Gregg, the term "SRO" does not literally mean there is no bathroom.  According to HUD's definition, "SRO housing contains units for occupancy by one person. These units may contain food preparation or sanitary facilities, or both." http://portal.hud.gov/hudportal/HUD?src=/program_offices/comm_planning/homeless/programs/sro

More to the original point, you can have an "efficiency" or "0 bedroom" unit that shows a bathroom, and a living space with a small kitchen.  It doesn't matter if they call it a "bedroom" or "living space" or "great room".  If the applicant wants a building permit that makes it a legal residential occupancy, then they have to tell you so that you can plan check (planning and building codes) for that occupancy.

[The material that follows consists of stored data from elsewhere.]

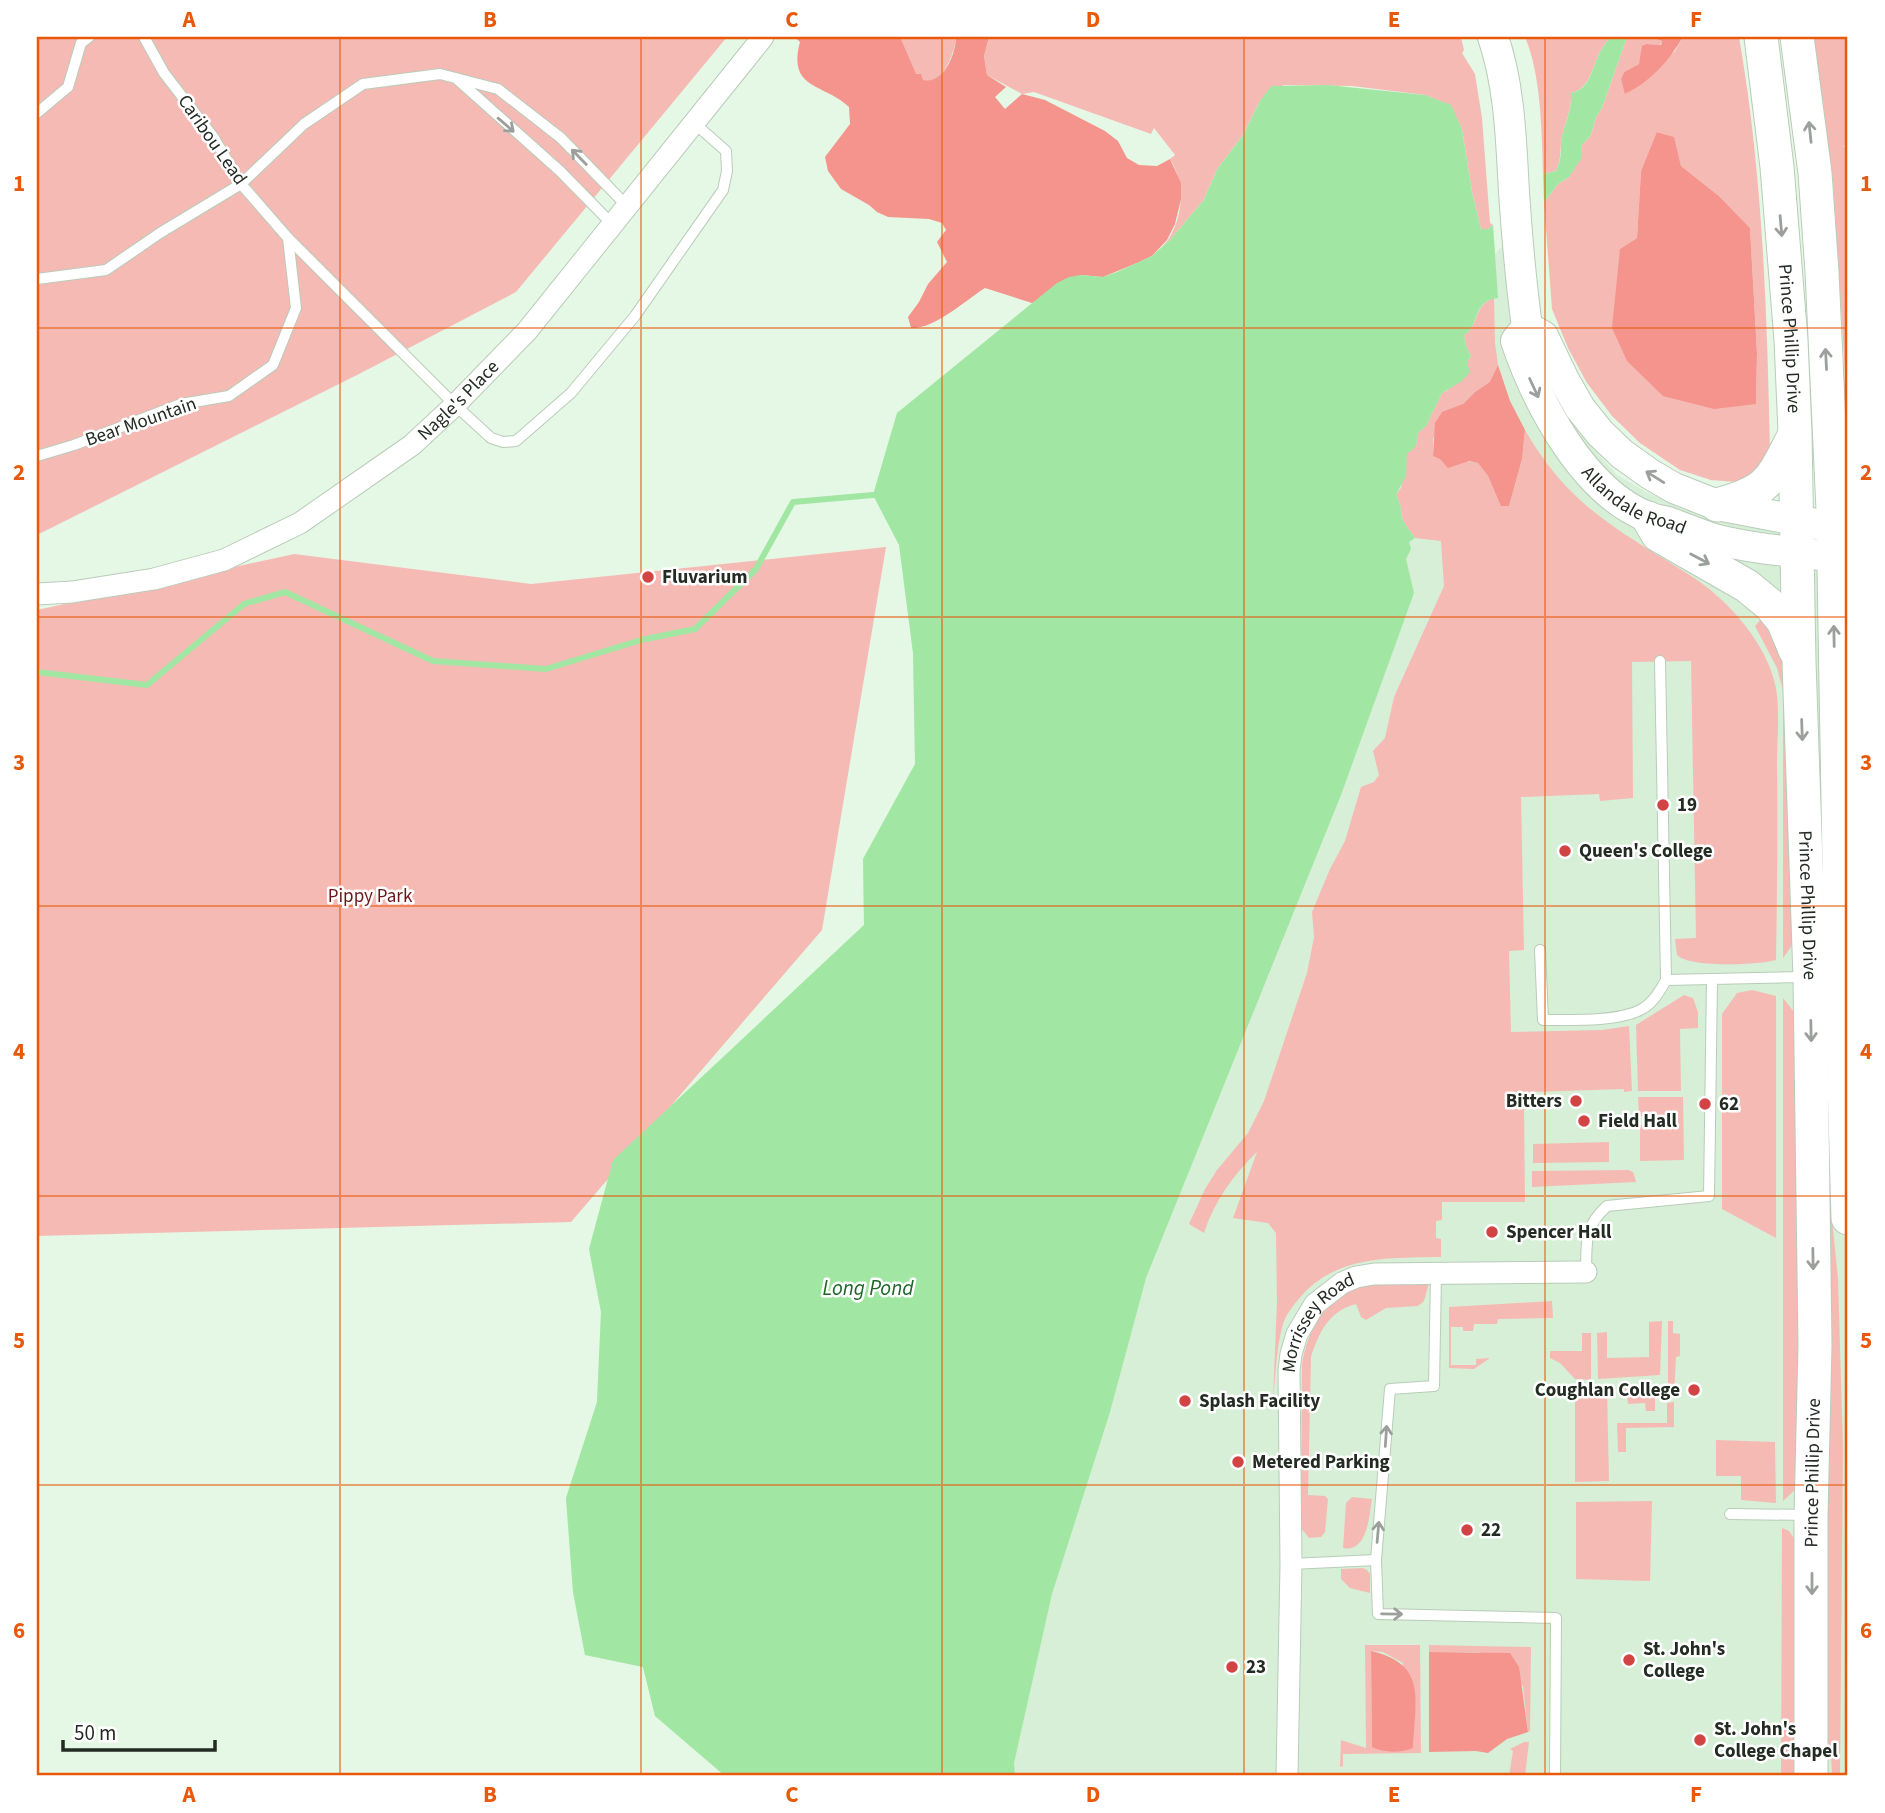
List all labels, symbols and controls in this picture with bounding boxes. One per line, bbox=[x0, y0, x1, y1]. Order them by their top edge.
text: A bbox=[181, 3, 196, 36]
text: B bbox=[483, 3, 497, 36]
text: C bbox=[785, 3, 799, 36]
text: D bbox=[1086, 3, 1100, 36]
text: E bbox=[1388, 3, 1400, 36]
text: F bbox=[1690, 3, 1702, 36]
street label: Caribou Lead bbox=[171, 89, 253, 191]
one-way arrow bbox=[497, 117, 515, 133]
one-way arrow bbox=[1804, 121, 1817, 144]
one-way arrow bbox=[571, 149, 588, 166]
text: 1 bbox=[13, 167, 25, 200]
text: 1 bbox=[1860, 167, 1872, 200]
one-way arrow bbox=[1775, 215, 1788, 237]
street label: Prince Phillip Drive bbox=[1771, 263, 1808, 414]
one-way arrow bbox=[1820, 347, 1833, 370]
street label: Nagle's Place bbox=[412, 354, 505, 447]
one-way arrow bbox=[1527, 377, 1541, 398]
street label: Bear Mountain bbox=[82, 390, 200, 454]
text: 2 bbox=[13, 456, 25, 489]
text: 2 bbox=[1860, 456, 1872, 489]
street label: Allandale Road bbox=[1575, 460, 1690, 541]
one-way arrow bbox=[1646, 469, 1665, 484]
one-way arrow bbox=[1689, 553, 1710, 566]
place label: Fluvarium bbox=[662, 564, 748, 591]
marker: Fluvarium bbox=[640, 569, 656, 585]
one-way arrow bbox=[1827, 625, 1841, 648]
one-way arrow bbox=[1795, 719, 1808, 742]
text: 3 bbox=[13, 746, 25, 779]
text: 3 bbox=[1860, 746, 1872, 779]
place label: 19 bbox=[1677, 792, 1697, 819]
marker: 19 bbox=[1655, 797, 1671, 813]
street label: Prince Phillip Drive bbox=[1791, 830, 1824, 980]
place label: Queen's College bbox=[1579, 838, 1713, 865]
marker: Queen's College bbox=[1557, 843, 1573, 859]
park label: Pippy Park bbox=[328, 883, 413, 910]
one-way arrow bbox=[1804, 1019, 1818, 1042]
text: 4 bbox=[13, 1035, 25, 1068]
text: 4 bbox=[1860, 1035, 1872, 1068]
place label: Bitters bbox=[1506, 1088, 1562, 1115]
place label: 62 bbox=[1719, 1091, 1739, 1118]
marker: Bitters bbox=[1568, 1093, 1584, 1109]
marker: 62 bbox=[1697, 1096, 1713, 1112]
place label: Field Hall bbox=[1598, 1108, 1677, 1135]
marker: Field Hall bbox=[1576, 1113, 1592, 1129]
place label: Spencer Hall bbox=[1506, 1219, 1612, 1246]
marker: Spencer Hall bbox=[1484, 1224, 1500, 1240]
one-way arrow bbox=[1807, 1247, 1820, 1270]
street label: Morrissey Road bbox=[1275, 1266, 1359, 1374]
water label: Long Pond bbox=[823, 1273, 914, 1303]
text: 5 bbox=[13, 1324, 25, 1357]
text: 5 bbox=[1860, 1324, 1872, 1357]
place label: Coughlan College bbox=[1535, 1377, 1680, 1404]
marker: Coughlan College bbox=[1686, 1382, 1702, 1398]
place label: Splash Facility bbox=[1199, 1388, 1320, 1415]
marker: Splash Facility bbox=[1177, 1393, 1193, 1409]
street label: Prince Phillip Drive bbox=[1798, 1398, 1828, 1548]
one-way arrow bbox=[1380, 1425, 1393, 1448]
place label: Metered Parking bbox=[1252, 1449, 1390, 1476]
marker: Metered Parking bbox=[1230, 1454, 1246, 1470]
place label: 22 bbox=[1481, 1517, 1501, 1544]
one-way arrow bbox=[1372, 1521, 1385, 1544]
marker: 22 bbox=[1459, 1522, 1475, 1538]
one-way arrow bbox=[1805, 1572, 1819, 1595]
one-way arrow bbox=[1380, 1608, 1403, 1621]
text: 6 bbox=[13, 1614, 25, 1647]
text: 6 bbox=[1860, 1614, 1872, 1647]
place label: St. John's College bbox=[1643, 1636, 1725, 1685]
marker: St. John's College bbox=[1621, 1652, 1637, 1668]
place label: 23 bbox=[1246, 1654, 1266, 1681]
marker: 23 bbox=[1224, 1659, 1240, 1675]
scale bar bbox=[63, 1708, 215, 1752]
place label: St. John's College Chapel bbox=[1714, 1716, 1838, 1765]
text: 50 m bbox=[74, 1718, 116, 1748]
marker: St. John's College Chapel bbox=[1692, 1732, 1708, 1748]
text: A bbox=[181, 1778, 196, 1811]
text: B bbox=[483, 1778, 497, 1811]
text: C bbox=[785, 1778, 799, 1811]
text: D bbox=[1086, 1778, 1100, 1811]
text: E bbox=[1388, 1778, 1400, 1811]
text: F bbox=[1690, 1778, 1702, 1811]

If the applicant wants to use that same exact space configuration as an executive office (here's an obscure reference: like Harrison Ford's office in "Gigi"), then fine, let the permit call it a B occupancy - - but then they can't legally use it as a residence, sell or rent it it as a residence, etc.


----------



## 4thorns (Nov 23, 2013)

Thank you all for the replies.

I've located all the code references posted here and appreciate the help. I'm dealing with this from a design standpoint and want to make sure

that the plans reflect the code as accurately as possible and at the same time, make the customer understand what's going on. I've found both

to be tough tasks at times as the codes can be a little vague. I hate to do it but when I'm stuck in a grey area, and pressed for time I leave it up to the

home buyer to hash it out with one of you inspectors to tell me what the plans need to show. I'd much rather talk to one of you myself and cut

out the middle man (not to mention possible miscommunication) but it doesn't always work that way!

Thanks again.


----------



## cda (Nov 23, 2013)

label each room for its use, yes a room can be used for multiple functions

If it is a play or family room then that is what it is


----------